## Passage to read
Tuesday, August 15, 2006

Other Items

Sudarsan Raghavan's "Iran Said to Support Shiite Militias in Iraq: Proxy Groups Involved, U.S. Asserts" (Washington Post) and Edward Wong's "Speaker of Iraqi Parliament May Step Down" (New York Times) try to make sense out of military p.r. flack William Caldwell's statements yesterday where 'we have proof, we just can't prove it.' No one bothers to harken back to Vinnie Brooks -- if they did we might see it for the p.r. push it is (as when Brooks issued statement after statement about Jessica Lynch's 'rescue').

Addressing Seymour Hersh's "WATCHING LEBANON: Washington's interests in Israel’s war" (The New Yorker), Andrew Buncombe's "Bush 'Viewed War in Lebanon as a Curtain-Raiser for Attack on Iran'" (Independent of London via Common Dreams):

The Bush administration was informed in advance and gave the "green light" to Israel's military strikes against Hizbollah ­ with plans drawn up months before two Israeli soldiers were seized ­it has been claimed.

## Data for review
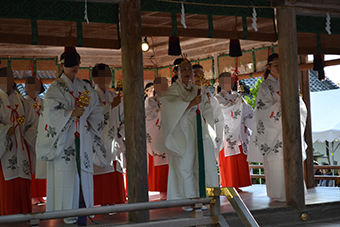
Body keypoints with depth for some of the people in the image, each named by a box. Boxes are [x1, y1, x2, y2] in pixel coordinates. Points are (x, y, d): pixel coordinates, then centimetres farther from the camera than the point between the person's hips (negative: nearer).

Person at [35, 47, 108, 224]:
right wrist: (72, 113, -22)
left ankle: (82, 208, 7)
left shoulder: (84, 87, 15)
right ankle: (67, 212, -6)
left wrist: (90, 122, 2)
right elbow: (51, 110, -12)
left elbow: (97, 107, 18)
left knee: (83, 171, 2)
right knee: (66, 173, -9)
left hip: (83, 137, 5)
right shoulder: (56, 87, 0)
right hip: (64, 137, -5)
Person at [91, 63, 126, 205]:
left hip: (111, 138, 7)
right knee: (101, 169, -8)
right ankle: (103, 203, -7)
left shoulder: (112, 96, 17)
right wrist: (111, 106, -17)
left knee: (111, 169, 3)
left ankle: (111, 201, 6)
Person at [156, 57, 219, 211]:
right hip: (182, 132, -4)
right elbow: (174, 109, -13)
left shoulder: (197, 89, 15)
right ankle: (187, 200, 1)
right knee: (184, 166, -5)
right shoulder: (173, 90, 1)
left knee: (203, 164, -1)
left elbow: (206, 109, 20)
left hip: (199, 131, 5)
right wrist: (191, 103, -23)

## Problem details
Print the passage of the "Other Items" post above, from "The Bush administration" up to and including "has been claimed.", with no changes.

## Solution for this exercise
The Bush administration was informed in advance and gave the "green light" to Israel's military strikes against Hizbollah ­ with plans drawn up months before two Israeli soldiers were seized ­it has been claimed.